Pasar input terdiri atas faktor-faktor produksi yang meliputi pasar sumber daya alam (tanah), sumber daya manusia (tenaga kerja), modal, dan pengusaha.
a.         Pasar Faktor Produksi Sumber Daya Alam/Tanah
Faktor produksi tanah adalah semua kekayaan alam yang terkandung dalam tanah, lautan, dan udara atau sering disebut sumber daya alam (natural resources). Jumlah tanah adalah tetap atau penawarannya tetap, maka kurva penawaran tanah bersifat inelastis sempurna (berbentuk garis lurus), sedangkan permintaan akan tanah terus bertambah, sehingga harga tanah akan semakin meningkat. Bila ditunjukkan dengan grafik akan tampak sebagai berikut.

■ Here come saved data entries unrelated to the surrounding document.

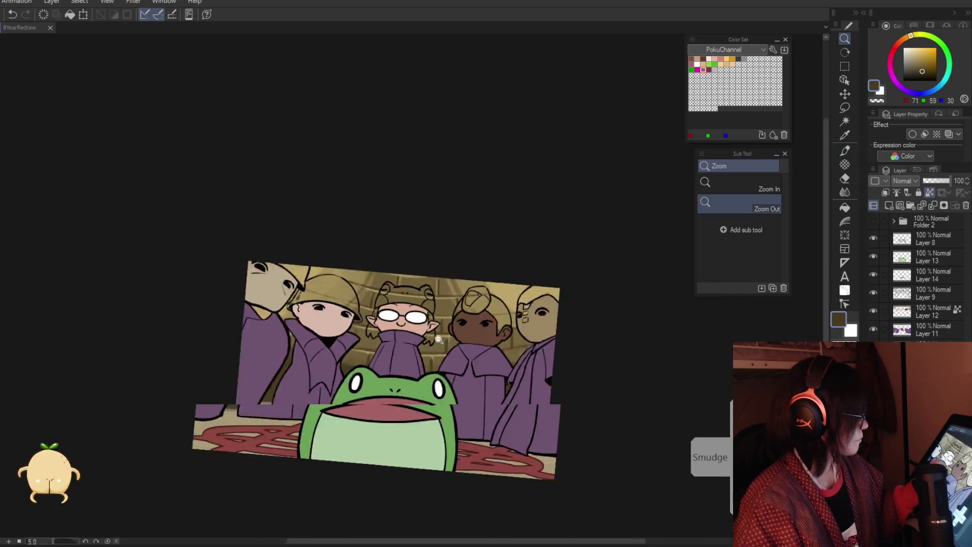
drag(539, 332, 439, 433)
click(439, 434)
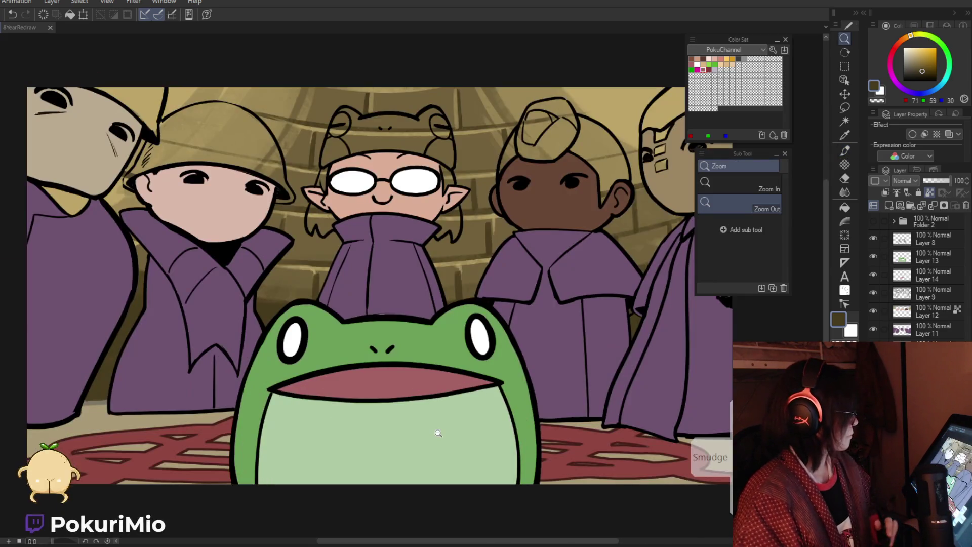
alt+click(438, 433)
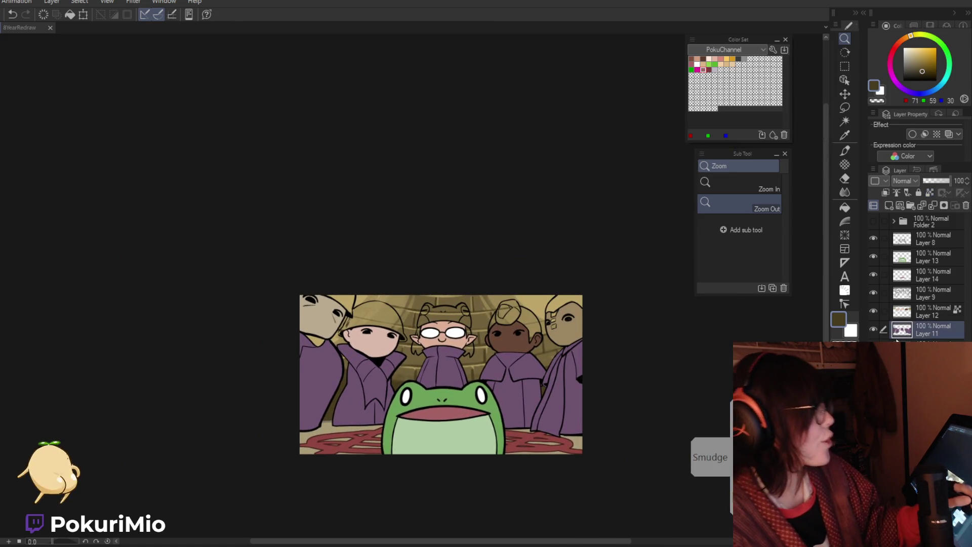
Step: Add a new layer above Layer 12 and turn the tan background grey
click(896, 311)
click(889, 205)
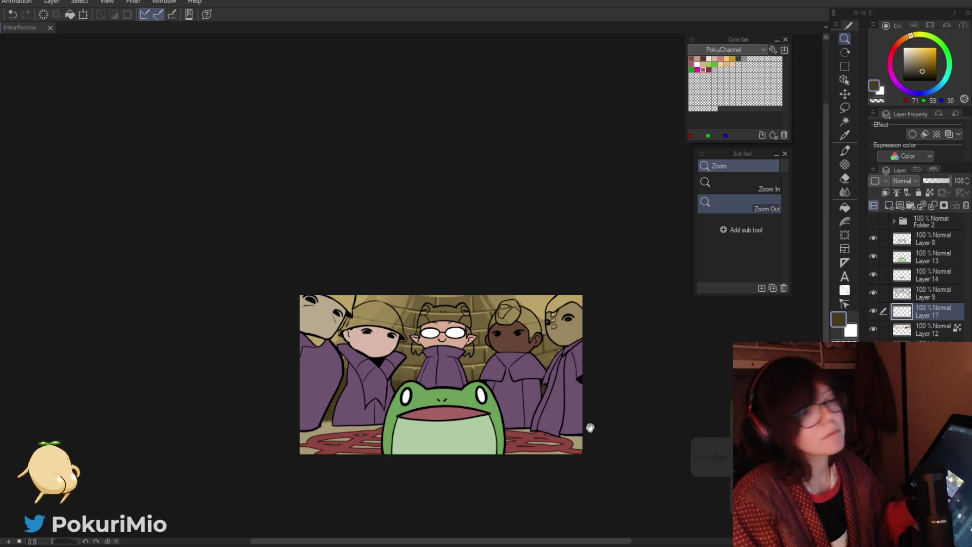
drag(520, 407, 504, 394)
click(545, 367)
click(923, 61)
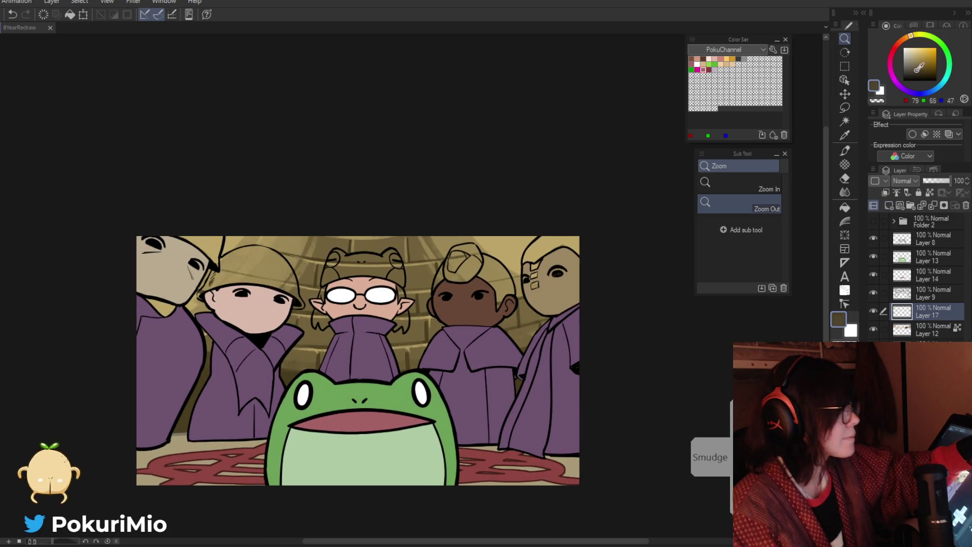
click(921, 62)
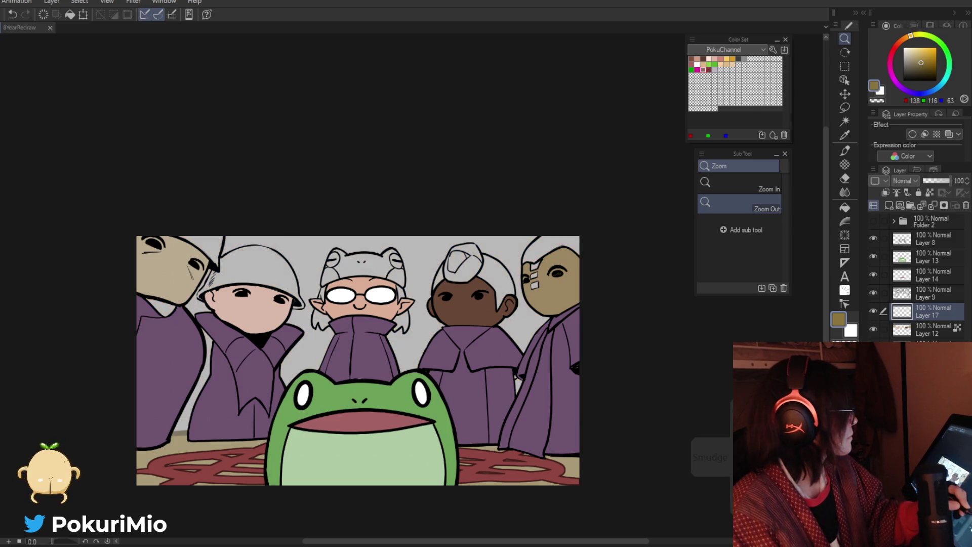
Step: Paint the right character's face a lighter tan on Layer 12, then reselect Layer 17
key(g)
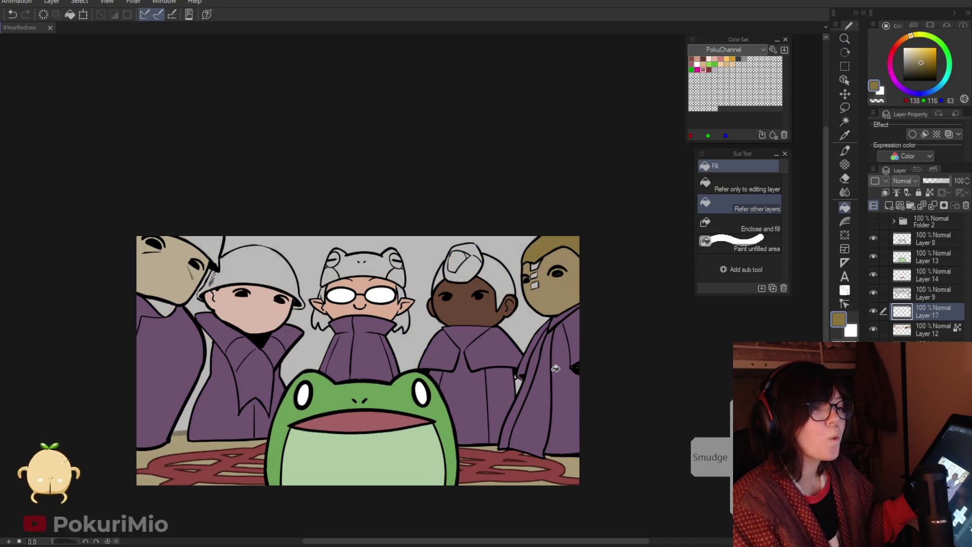
click(900, 330)
key(p)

Pergeseran kurva permintaan dan penawaran pada pasar faktor
produksi SDA/tanah
Dari Gambar diatas, dapat kamu lihat bahwa dengan bergesernya kurva DD ke D’D’ dan D”D” maka harga/sewa tanah akan mengalami kenaikan.
  1. Pasar Faktor Produksi Tenaga Kerja/Sumber Daya Manusia
             Faktor produksi tenaga kerja adalah semua tenaga kerja baik jasmani maupun rohani, serta terdidik atau tidak terdidik, atau sering disebut dengan sumber daya manusia (human resources) yang melakukan kegiatan produksi barang/jasa. Sumber daya manusia yang berkualitas akan dapat meningkatkan produktivitas.

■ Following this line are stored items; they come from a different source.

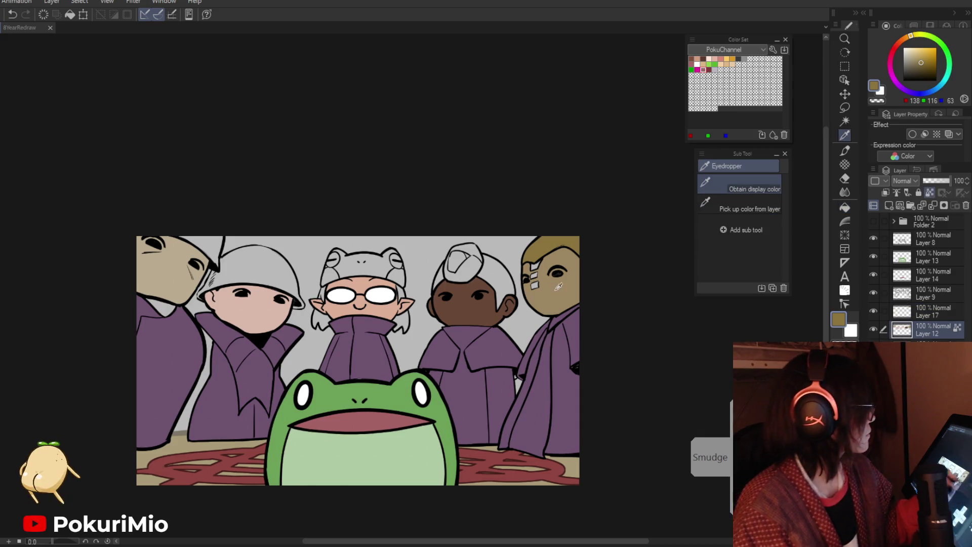
click(916, 60)
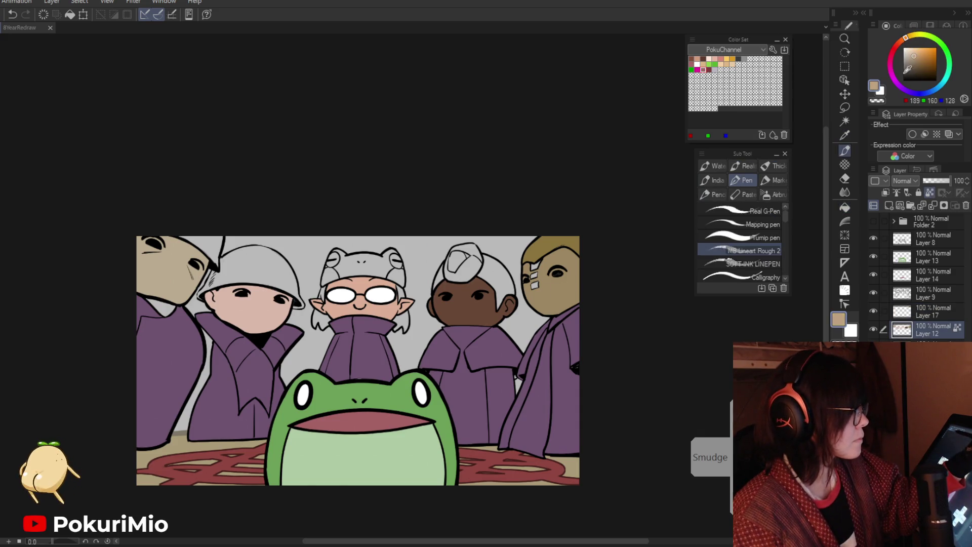
mouse_move(552, 263)
mouse_down()
mouse_move(537, 299)
mouse_move(537, 283)
mouse_move(567, 283)
mouse_up()
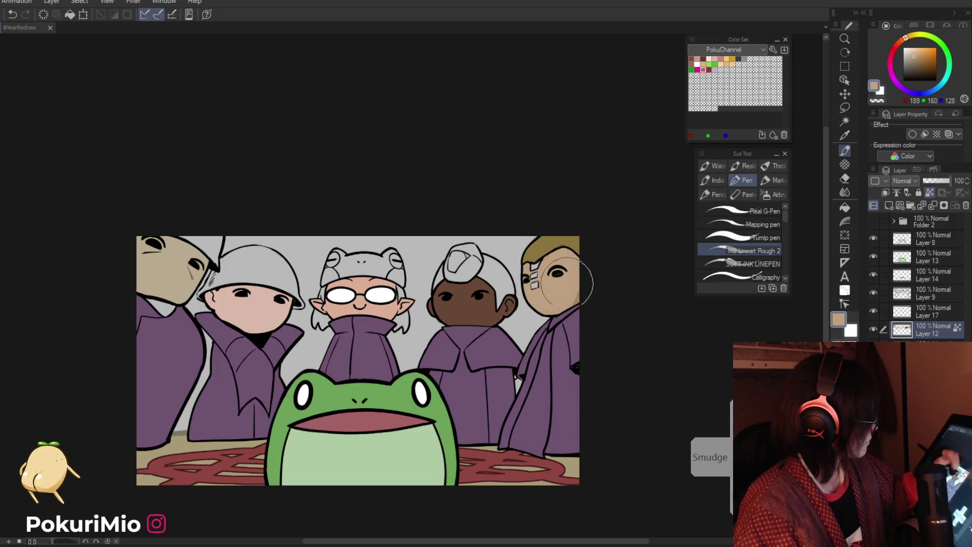
click(902, 311)
Step: Fill the dark-skinned character's turban grey in three areas
key(i)
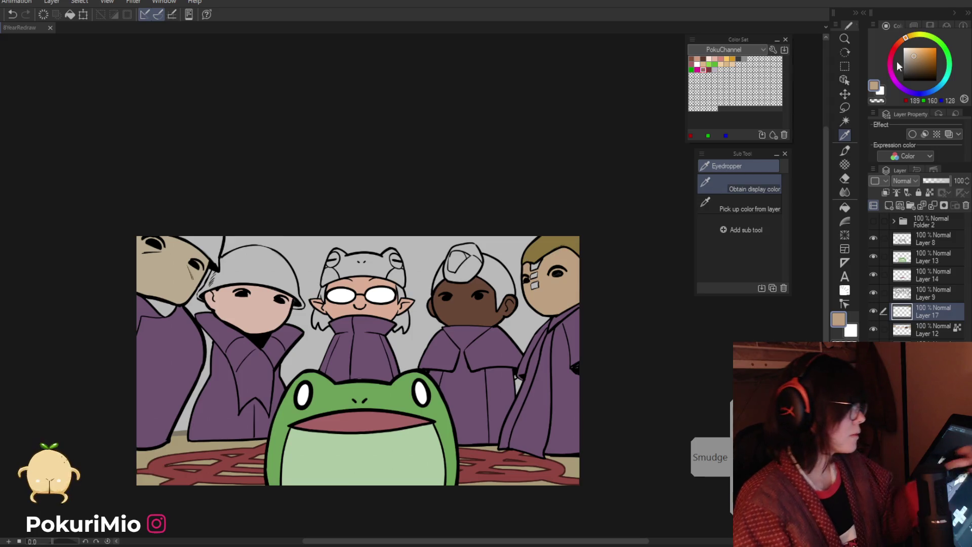
key(g)
click(460, 263)
click(499, 284)
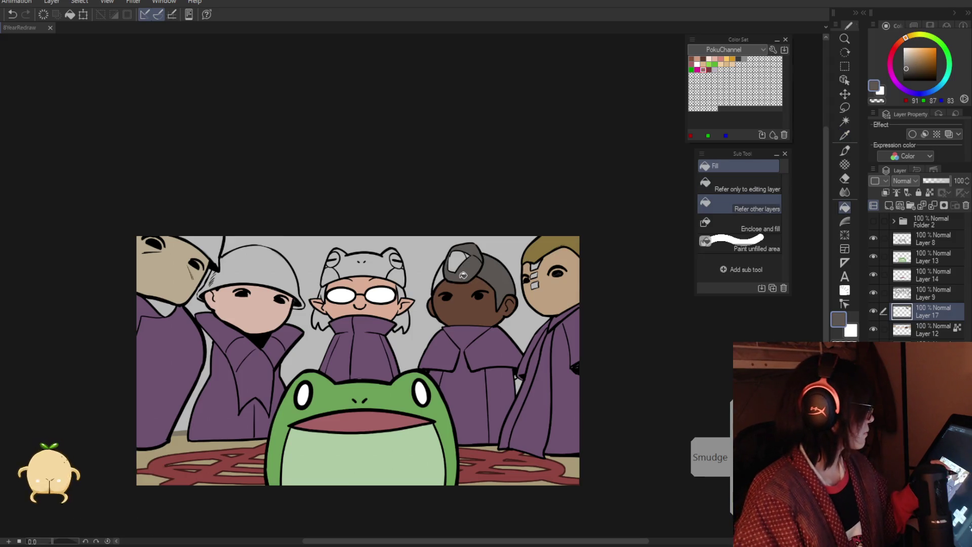
click(456, 261)
key(p)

Tenaga kerja yang akan digunakan dalam proses produksi pada suatu perusahaan selalu mengalami peningkatan sesuai dengan peningkatan jumlah penduduk. Permintaan tenaga kerja oleh suatu perusahaan dipengaruhi beberapa faktor di antaranya sebagai berikut.
1) Kemajuan teknologi yang dimiliki oleh suatu negara.
2) Banyak sedikitnya barang yang dihasilkan.
3) Tinggi rendahnya laba pengusaha.
4) Adanya investasi dari pengusaha
Kurva pada pasar faktor produksi tenaga kerja dapat digambarkan sebagai berikut.
Pergeseran kurva permintaan dan penawaran pada pasar faktor produksi
tenaga kerja.
Dari Gambar terlihat bahwa kurva penawaran tenaga kerja selalu bertambah sesuai dengan laju pertumbuhan penduduk, sehingga kurva penawaran bergeser ke kanan menjadi S’ S’. Seiring dengan ditemukannya teknologi baru, pada kurva permintaan tenaga kerja pertambahan penawarannya lebih besar daripada permintaan, sehingga upah (wage) yang diberikan mengalami penurunan dari W menjadi W1.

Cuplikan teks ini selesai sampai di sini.